■ Required work:
[1] Using the liver failure text, say whether each statement agrees with it: (a) Cirrhosis develops once fibrosis becomes advanced. (b) Peripheral edema is the swelling of the arms. (c) The lower abdomen is also known as the peritoneal cavity. Answer yes or no for each and quote the deciding words.
[2] In the liver failure text, write out the stretch from "QZ 2 Signs and" through "on the face." again, substituting "belly" for "abdomen".
[3] Render this sentence from the liver failure text in Spanish: "The development of ascites is attributed to two factors."

■ Selected extract:
+===+
QZ 2 Signs and Symptoms of Liver Failure
Swelling in the abdomen and legs
The liver plays an important role in regulating body fluids through the process of osmoregulation. Infections that damage more than 75 percent of he liver’s cells causes a serious impairment in its functioning. As a result, body fluids, called ascites, seep out of the blood stream due to the liver’s failure to produce vital blood proteins. Low levels of fluids in the blood stream causes high salt concentration in the blood stream, which in turn causes the movement of fluids into the body tissues through the process of diffusion. The seepage of fluids into body tissues especially in the abdomen and legs is responsible for the development of edema. It is characterized by a protruding belly, swellings in the legs, arms and in some cases on the face.
In cases of chronic liver failure, fibrosis, which is a scarring of the liver as a result of damage to liver cells, develops. Cirrhosis develops when the fibrosis becomes advanced. A complication of cirrhosis in turn causes ascites- excessive body fluids that accumulate in the lower abdomen, also known as the peritoneal cavity. It causes a bulging of the abdomen, which often appears as a protrusion of the belly. The development of ascites is attributed to two factors. First, there is an increase in pressure in the vein carrying blood from the intestines, spleen and stomach to the liver, which causes portal hypertension. Secondly, low levels of blood albumin, a condition known as hypoalbuminemia, leads to imbalances of blood volume. In cirrhosis, the blood volume is greatly reduced as the liver cannot not sufficiently produce albumin. The combination of high portal hypertension and hypoalbuminemia causes fluid seepage into the tissues, the dilation of verices (veins in the esophagus) and the enlargement of the spleen, leading to general edema. Generally, these conditions develop due to the increase of pressure in the veins and the accumulation of fluid in blood vessels in the abdomen. Moreover, hypoalbuminemia can make the kidney to retain body fluids and salt, and cause peripheral edema, which is the swelling of the legs.
+===+
[Saved entries]
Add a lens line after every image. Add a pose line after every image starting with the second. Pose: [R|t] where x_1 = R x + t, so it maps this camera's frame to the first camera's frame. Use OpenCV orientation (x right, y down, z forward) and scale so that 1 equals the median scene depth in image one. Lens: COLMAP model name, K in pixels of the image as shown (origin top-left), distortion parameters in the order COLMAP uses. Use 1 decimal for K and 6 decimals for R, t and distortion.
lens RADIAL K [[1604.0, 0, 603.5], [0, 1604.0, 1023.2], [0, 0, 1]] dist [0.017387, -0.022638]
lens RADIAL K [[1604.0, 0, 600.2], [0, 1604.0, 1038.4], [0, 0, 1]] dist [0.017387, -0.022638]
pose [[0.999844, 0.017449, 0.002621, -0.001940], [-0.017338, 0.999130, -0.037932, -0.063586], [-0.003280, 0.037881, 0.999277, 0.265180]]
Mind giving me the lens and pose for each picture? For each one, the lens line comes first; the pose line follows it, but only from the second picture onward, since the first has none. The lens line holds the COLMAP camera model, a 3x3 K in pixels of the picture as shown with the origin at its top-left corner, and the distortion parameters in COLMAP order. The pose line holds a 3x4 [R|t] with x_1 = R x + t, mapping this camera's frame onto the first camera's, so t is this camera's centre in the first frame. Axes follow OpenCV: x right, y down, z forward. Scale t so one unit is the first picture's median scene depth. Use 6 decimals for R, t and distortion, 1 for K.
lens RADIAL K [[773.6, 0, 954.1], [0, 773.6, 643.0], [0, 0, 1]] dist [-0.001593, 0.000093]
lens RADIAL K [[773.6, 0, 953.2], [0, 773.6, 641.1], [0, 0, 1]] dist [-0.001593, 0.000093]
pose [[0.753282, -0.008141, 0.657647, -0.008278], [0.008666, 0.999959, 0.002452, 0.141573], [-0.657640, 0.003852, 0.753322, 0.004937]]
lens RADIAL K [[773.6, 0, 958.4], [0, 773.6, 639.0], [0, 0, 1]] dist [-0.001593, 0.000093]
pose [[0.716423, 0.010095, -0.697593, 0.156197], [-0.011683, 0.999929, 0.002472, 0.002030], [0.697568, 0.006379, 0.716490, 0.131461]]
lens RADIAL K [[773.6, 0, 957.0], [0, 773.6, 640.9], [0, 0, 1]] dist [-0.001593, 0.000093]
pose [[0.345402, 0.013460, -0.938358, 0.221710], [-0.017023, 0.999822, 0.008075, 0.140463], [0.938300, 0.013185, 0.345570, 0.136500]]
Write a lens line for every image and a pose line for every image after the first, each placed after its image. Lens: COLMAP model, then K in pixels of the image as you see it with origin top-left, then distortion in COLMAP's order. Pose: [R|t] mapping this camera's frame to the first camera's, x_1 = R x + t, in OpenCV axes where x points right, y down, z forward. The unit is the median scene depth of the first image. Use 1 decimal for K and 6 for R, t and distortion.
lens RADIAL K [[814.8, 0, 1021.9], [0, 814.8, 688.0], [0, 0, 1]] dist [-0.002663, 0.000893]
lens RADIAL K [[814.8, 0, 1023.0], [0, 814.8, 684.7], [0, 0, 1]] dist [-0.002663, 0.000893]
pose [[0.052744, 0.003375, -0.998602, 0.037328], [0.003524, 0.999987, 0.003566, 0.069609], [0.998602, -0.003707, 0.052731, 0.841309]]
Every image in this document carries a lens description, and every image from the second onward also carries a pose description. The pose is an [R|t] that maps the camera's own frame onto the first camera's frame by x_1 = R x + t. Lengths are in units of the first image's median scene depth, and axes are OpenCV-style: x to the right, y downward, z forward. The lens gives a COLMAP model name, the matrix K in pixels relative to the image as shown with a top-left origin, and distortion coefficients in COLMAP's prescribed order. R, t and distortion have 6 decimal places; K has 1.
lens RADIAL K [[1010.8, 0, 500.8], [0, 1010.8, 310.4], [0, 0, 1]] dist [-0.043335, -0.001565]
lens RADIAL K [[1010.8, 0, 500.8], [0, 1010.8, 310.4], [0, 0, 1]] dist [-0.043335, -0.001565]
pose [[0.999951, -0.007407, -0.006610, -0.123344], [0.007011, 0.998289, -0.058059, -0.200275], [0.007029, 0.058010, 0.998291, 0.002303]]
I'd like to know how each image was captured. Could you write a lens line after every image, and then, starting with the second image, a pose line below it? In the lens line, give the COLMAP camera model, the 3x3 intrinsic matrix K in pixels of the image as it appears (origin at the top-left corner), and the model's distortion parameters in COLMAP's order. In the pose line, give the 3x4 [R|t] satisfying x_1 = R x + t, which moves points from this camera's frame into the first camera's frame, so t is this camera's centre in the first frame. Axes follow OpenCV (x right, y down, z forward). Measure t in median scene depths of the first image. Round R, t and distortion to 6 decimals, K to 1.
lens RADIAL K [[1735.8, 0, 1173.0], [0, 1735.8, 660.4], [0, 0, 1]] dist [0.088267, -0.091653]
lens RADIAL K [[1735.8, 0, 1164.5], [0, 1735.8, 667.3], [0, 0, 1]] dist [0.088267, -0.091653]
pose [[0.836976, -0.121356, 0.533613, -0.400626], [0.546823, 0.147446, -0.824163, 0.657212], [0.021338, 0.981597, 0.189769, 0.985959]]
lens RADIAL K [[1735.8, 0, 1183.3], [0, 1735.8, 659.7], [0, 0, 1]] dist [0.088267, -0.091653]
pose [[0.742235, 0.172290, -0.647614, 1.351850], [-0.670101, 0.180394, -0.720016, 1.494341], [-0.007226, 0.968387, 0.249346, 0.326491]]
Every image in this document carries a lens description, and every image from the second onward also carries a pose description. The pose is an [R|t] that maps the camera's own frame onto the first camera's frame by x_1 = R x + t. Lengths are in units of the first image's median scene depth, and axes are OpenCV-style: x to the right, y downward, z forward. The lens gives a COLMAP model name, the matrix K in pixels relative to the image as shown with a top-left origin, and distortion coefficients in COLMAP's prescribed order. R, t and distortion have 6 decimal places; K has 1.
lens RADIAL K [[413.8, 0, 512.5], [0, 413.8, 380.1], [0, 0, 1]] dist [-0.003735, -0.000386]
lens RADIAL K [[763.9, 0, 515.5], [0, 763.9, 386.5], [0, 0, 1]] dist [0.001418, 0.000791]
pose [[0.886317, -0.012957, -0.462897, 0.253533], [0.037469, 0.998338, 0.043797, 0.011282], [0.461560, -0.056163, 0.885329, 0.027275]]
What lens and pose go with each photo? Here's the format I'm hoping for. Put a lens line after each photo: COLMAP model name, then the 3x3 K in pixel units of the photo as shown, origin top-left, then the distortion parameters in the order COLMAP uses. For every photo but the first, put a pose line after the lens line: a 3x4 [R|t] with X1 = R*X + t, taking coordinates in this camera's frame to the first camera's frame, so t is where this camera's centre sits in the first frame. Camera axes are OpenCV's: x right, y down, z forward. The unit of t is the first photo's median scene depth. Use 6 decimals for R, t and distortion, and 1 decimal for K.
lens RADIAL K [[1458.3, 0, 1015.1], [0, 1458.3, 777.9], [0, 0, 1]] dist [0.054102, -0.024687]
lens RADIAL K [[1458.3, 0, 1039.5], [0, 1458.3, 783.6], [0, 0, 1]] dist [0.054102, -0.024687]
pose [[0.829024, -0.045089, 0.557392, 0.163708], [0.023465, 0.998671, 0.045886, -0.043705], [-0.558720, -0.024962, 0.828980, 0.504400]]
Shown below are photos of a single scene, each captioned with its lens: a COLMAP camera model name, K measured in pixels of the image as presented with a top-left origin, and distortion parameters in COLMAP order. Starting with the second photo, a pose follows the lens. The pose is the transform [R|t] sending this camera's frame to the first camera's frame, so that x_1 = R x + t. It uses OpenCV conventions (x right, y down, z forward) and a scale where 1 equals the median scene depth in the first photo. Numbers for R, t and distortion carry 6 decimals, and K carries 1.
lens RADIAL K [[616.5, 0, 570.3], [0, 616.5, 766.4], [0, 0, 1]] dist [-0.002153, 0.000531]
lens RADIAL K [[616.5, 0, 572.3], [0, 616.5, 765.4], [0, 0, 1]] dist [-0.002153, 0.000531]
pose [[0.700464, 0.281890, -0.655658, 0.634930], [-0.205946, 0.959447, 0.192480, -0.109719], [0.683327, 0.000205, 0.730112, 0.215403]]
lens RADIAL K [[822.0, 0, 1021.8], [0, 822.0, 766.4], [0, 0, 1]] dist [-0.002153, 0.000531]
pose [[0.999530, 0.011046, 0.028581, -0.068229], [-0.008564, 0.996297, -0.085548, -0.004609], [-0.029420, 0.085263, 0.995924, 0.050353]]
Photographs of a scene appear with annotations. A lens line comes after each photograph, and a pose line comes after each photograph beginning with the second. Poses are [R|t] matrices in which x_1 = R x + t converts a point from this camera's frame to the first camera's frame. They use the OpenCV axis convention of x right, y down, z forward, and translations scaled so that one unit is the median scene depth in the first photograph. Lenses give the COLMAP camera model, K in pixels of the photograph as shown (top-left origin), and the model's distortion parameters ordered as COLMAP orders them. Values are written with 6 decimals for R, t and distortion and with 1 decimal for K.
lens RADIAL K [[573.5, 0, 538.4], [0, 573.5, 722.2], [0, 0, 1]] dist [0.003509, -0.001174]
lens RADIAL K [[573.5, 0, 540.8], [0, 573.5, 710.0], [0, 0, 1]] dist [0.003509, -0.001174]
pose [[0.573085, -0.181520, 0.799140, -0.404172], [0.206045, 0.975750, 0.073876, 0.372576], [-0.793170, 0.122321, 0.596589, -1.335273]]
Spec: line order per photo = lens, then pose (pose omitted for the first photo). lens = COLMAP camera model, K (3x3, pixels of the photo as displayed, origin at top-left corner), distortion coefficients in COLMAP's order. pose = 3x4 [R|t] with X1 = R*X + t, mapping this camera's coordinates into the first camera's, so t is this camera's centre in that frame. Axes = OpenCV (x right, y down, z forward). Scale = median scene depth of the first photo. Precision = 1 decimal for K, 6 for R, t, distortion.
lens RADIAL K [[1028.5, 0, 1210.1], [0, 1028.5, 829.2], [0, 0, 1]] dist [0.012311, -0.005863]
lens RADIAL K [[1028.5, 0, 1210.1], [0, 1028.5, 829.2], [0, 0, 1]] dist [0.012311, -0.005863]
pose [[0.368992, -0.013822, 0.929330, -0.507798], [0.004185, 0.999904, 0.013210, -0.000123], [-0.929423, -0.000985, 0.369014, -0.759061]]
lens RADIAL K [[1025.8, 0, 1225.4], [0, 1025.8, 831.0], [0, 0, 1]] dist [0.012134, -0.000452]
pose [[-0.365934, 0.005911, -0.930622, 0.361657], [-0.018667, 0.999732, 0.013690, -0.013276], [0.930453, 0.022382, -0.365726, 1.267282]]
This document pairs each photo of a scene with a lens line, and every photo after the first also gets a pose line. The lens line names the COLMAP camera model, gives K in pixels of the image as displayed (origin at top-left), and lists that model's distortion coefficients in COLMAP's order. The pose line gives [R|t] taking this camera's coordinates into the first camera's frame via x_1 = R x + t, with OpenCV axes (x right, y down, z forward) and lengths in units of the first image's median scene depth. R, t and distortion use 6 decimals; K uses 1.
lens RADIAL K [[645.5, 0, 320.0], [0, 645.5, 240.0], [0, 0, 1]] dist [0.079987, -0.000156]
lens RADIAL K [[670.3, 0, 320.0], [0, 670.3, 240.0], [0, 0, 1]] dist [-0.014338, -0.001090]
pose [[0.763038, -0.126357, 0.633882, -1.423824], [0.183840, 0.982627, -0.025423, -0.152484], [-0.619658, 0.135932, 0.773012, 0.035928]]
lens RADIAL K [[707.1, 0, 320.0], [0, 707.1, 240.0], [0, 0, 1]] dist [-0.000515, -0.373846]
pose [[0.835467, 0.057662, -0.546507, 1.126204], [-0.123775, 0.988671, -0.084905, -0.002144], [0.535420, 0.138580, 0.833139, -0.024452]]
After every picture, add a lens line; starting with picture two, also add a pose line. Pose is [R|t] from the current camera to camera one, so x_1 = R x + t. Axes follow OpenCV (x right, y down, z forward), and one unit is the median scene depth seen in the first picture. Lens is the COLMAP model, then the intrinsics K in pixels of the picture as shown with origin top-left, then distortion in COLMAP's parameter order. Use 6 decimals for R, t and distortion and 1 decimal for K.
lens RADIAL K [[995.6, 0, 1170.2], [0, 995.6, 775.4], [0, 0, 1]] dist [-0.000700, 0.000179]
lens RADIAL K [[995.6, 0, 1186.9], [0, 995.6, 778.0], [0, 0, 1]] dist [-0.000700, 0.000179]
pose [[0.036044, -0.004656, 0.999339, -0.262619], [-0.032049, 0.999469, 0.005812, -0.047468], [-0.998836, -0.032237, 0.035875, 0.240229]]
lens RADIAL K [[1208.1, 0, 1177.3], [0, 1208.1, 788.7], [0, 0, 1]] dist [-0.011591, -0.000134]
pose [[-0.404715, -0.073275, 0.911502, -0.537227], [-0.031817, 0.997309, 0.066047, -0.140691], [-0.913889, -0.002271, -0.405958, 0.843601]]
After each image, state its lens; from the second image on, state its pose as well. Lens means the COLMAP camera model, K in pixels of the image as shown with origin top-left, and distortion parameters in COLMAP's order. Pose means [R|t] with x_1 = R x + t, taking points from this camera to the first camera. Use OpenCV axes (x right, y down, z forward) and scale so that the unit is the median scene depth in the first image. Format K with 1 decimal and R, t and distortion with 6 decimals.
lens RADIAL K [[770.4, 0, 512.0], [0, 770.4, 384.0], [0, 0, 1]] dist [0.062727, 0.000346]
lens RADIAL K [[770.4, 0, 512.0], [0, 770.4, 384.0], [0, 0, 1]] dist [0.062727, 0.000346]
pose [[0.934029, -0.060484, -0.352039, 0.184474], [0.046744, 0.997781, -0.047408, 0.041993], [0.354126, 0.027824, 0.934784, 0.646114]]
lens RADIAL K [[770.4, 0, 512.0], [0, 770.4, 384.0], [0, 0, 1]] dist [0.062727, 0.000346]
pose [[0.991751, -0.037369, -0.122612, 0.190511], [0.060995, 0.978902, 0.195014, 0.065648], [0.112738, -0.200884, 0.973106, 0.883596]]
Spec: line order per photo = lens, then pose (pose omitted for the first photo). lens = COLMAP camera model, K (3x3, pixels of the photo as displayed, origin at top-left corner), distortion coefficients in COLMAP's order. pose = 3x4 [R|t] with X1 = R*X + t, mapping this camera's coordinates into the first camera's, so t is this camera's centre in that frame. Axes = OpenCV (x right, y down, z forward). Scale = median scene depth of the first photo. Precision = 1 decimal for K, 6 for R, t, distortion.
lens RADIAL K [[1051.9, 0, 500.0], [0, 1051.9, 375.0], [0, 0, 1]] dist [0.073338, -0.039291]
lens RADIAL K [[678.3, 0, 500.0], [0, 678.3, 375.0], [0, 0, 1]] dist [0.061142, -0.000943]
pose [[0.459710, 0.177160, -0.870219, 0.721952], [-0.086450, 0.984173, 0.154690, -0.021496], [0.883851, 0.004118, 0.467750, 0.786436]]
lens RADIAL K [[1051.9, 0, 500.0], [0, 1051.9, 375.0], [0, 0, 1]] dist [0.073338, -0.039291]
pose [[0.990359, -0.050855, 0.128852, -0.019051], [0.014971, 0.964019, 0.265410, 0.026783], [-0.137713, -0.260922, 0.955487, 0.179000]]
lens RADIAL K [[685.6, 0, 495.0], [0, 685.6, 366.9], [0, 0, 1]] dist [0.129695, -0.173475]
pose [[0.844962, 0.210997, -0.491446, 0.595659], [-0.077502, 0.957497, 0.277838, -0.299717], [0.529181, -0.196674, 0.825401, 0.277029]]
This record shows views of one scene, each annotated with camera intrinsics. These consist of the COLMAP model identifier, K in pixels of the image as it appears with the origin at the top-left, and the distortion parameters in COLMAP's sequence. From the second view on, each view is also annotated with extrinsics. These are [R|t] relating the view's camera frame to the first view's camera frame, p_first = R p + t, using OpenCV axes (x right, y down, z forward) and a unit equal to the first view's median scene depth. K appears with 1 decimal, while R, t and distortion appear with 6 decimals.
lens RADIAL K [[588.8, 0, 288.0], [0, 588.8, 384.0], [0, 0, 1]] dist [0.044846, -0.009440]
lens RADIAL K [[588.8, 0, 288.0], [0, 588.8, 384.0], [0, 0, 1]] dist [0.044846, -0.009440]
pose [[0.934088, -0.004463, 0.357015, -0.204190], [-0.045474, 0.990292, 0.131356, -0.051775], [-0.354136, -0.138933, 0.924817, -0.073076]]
+===+
■ Results of the tasks:
[1]
(a) Yes: "Cirrhosis develops when the fibrosis becomes advanced."
(b) No: "peripheral edema, which is the swelling of the legs."
(c) Yes: "the lower abdomen, also known as the peritoneal cavity."

[2]
QZ 2 Signs and Symptoms of Liver Failure
Swelling in the belly and legs
The liver plays an important role in regulating body fluids through the process of osmoregulation. Infections that damage more than 75 percent of he liver’s cells causes a serious impairment in its functioning. As a result, body fluids, called ascites, seep out of the blood stream due to the liver’s failure to produce vital blood proteins. Low levels of fluids in the blood stream causes high salt concentration in the blood stream, which in turn causes the movement of fluids into the body tissues through the process of diffusion. The seepage of fluids into body tissues especially in the belly and legs is responsible for the development of edema. It is characterized by a protruding belly, swellings in the legs, arms and in some cases on the face.

[3] El desarrollo de la ascitis se atribuye a dos factores.